Summer’s feel-good factor didn’t last long

Europe is not in recession, but it is in a low-growth environment. In the US, we’re finally seeing what every textbook economic model tells us would happen after a sharp tightening of monetary policy: the economy is cooling as a result of higher interest rates

Executive summary

Oh, to be back in August when the biggest worry was whether Simone Biles would take a tumble or I had to choose the pool or the beach for a cooling dip. And now I have to pour cold water on hopes of a global sustained economic recovery.
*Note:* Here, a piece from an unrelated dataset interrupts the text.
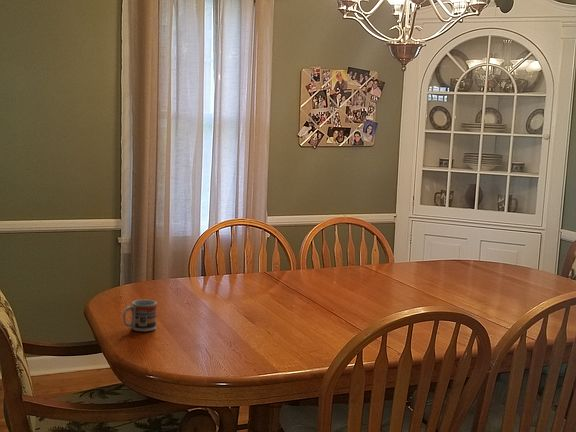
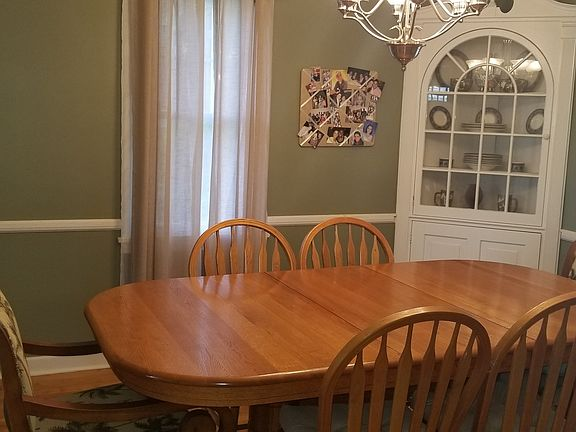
- cup [122,299,158,332]
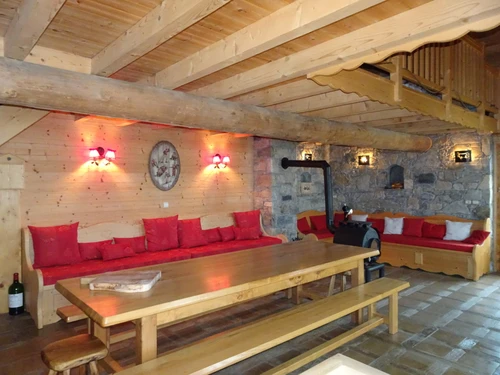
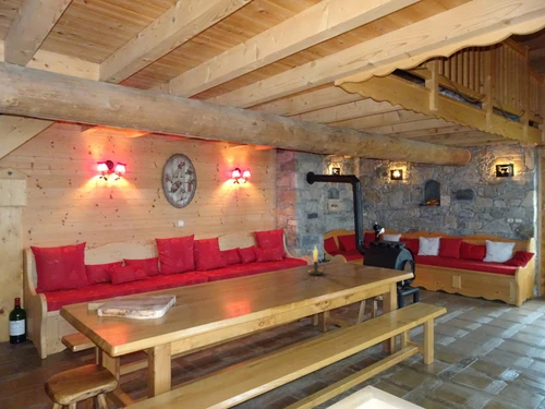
+ candle holder [307,244,327,276]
In the US, we're finally seeing what every textbook economic model tells us would happen after a sharp tightening of monetary policy: the economy cools off as a result of higher interest rates. Admittedly, it took longer than we and many others expected, but recent developments clearly point to an American soft landing. In China, structural factors are still mainly holding back growth. Whether it is the ongoing correction of the labour market or increased protectionism in many developed economies, the Chinese economy is losing rather than gaining momentum after a positive start to the year.

And then there is Europe, where so often the worst of both worlds come together: cyclical and structural headwinds. Here, confidence indicators are starting to point south again, with the exception of an Olympic boost to services in France. Europe is not in recession, but it is in a low-growth environment. And, given weaknesses elsewhere, it's hard to see how Europe can rebound in the coming months. Here, too, we need to prepare for a soft landing... and we haven't been flying as high as the US.
 
We're also facing a political reality check and something similar around the future of AI. Are election results really as adverse for economies as some feared, or is there too much panic and exaggeration? So far, the jury is still out. The new European Commission still has to start up after the June elections. France is still looking for a new government, and the German chancellor Olaf Scholz suffered severe defeats in two regional state elections. It’s too early to assess the economic impact of all of this, but we're not exactly on fertile ground. And the same politicians seem to be outpaced by big tech as far as regulating artificial intelligence is concerned.
At least inflation's come down to somewhere between 2 and 3%. But service inflation and wage growth are the two biggest worries for central banks, and that explains why none of the major ones has yet to engage in a full rate cut cycle.

So, we're set to get those rate cuts in the US and the eurozone in the coming few weeks. And it begs the question of whether the Fed and the European Central Bank are behind the curve. And I'm tempted to answer: does it really matter? Any hesitation is not just due to that inflation stickiness but also the very human reaction of having missed inflation targets for several years in a row; I'm not surprised they're treading carefully.

And we think that caution will persist. The Fed will kick things off, and we're predicting three cuts before the end of the year, possibly starting with a 50bp reduction later this month. The ECB will be more hesitant.

In the world of sports, there is a saying that nothing ages faster than yesterday’s success. And how we wish that the optimism surrounding the global economy at the start of the year hadn't withered quite so quickly. Let's hope we don't have to wait another four years before we see Olympian-style growth returning.